### [Text section]
----------------
The output of the sensitivity analysis is a list. This is in fact an extended version of the list when SA_type = "UA", in that it has the recorded scores for each iteration, ranks for each iteration, as well as confidence intervals for ranks, and all the other outputs associated with SA_type = "SA".

Additionally it outputs a data frame .$Sensitivity, which gives first and total order sensitivity indices for each input variable. Moreover, if Nboot is specified in sensitivity(), it provides estimated confidence intervals for each sensitivity index using bootstrapping.

roundDF(SAresults$Sensitivity)
##   Variable   Si  STi Si_q5 Si_q95 STi_q5 STi_q95
## 1   imtype 0.00 0.04 -0.04   0.05   0.03    0.04
## 2    ntype 0.54 0.80  0.30   0.77   0.72    0.88
## 3  weights 0.23 0.17  0.12   0.34   0.15    0.19

Recall that the target output in the sensitivity analysis is the mean absolute rank change (let’s call it the MARC from here). How do we interpret these results? The first order sensitivity index $S_i$ can be interpreted as the uncertainty caused by the effect of the $i$th uncertain parameter/assumption on its own. The total order sensitivity index is the uncertainty caused by the effect of the $i$th uncertain parameter/assumption, including its interactions with other inputs.
----------------
### [Page-level text extractions]
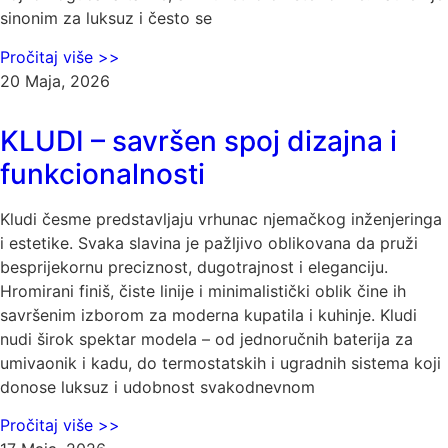
sinonim za luksuz i često se
Pročitaj više >>
20 Maja, 2026
KLUDI – savršen spoj dizajna i
funkcionalnosti
Kludi česme predstavljaju vrhunac njemačkog inženjeringa
i estetike. Svaka slavina je pažljivo oblikovana da pruži
besprijekornu preciznost, dugotrajnost i eleganciju.
Hromirani finiš, čiste linije i minimalistički oblik čine ih
savršenim izborom za moderna kupatila i kuhinje. Kludi
nudi širok spektar modela – od jednoručnih baterija za
umivaonik i kadu, do termostatskih i ugradnih sistema koji
donose luksuz i udobnost svakodnevnom
Pročitaj više >>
----------------
Continue the text on sensitivity analysis results, picking up right after its final sentence.

### [Answer box]
To help understand this, we will use COINr’s plotting function for sensitivity analysis, plotSA.

# plot bar chart
plotSA(SAresults, ptype = "bar")

This plot shows the three uncertainties that we introduced on the x-axis: the imputation type, the normalisation type, and the weights. The y-axis is the sensitivity index, and the total height of each bar is the total effect index $S_{Ti}$, i.e. the uncertainty caused by the variable on its own (the main effect) as well as its interactions. Then each bar is divided into the interaction effects and the main effects.

What this shows is that the normalisation type is the most important uncertainty, followed by the weights, and last by the imputation type. In fact, the choice of imputation method (between the ones specified) is effectively insignificant. We can also see that the nomalisation has a significant interaction effect, probably with the imputation method. Whereas the weights don’t seem to interact with the other inputs.

Another way of looking at this is in a pie chart:

# plot bar chart
plotSA(SAresults, ptype = "pie")

Here we can see that more than half of the uncertainty is caused by the normalisation method choice alone, while a bit less than a quarter is caused by the weights, and the remainder by interactions.

It is likely that the normalisation method is important because one of the choices was rank normalisation, which radically alters the distribution of each indicator.

Finally, to see the uncertainty on the estimates of each sensitivity index we can use a box plot (or error bars):

# plot bar chart
plotSA(SAresults, ptype = "box")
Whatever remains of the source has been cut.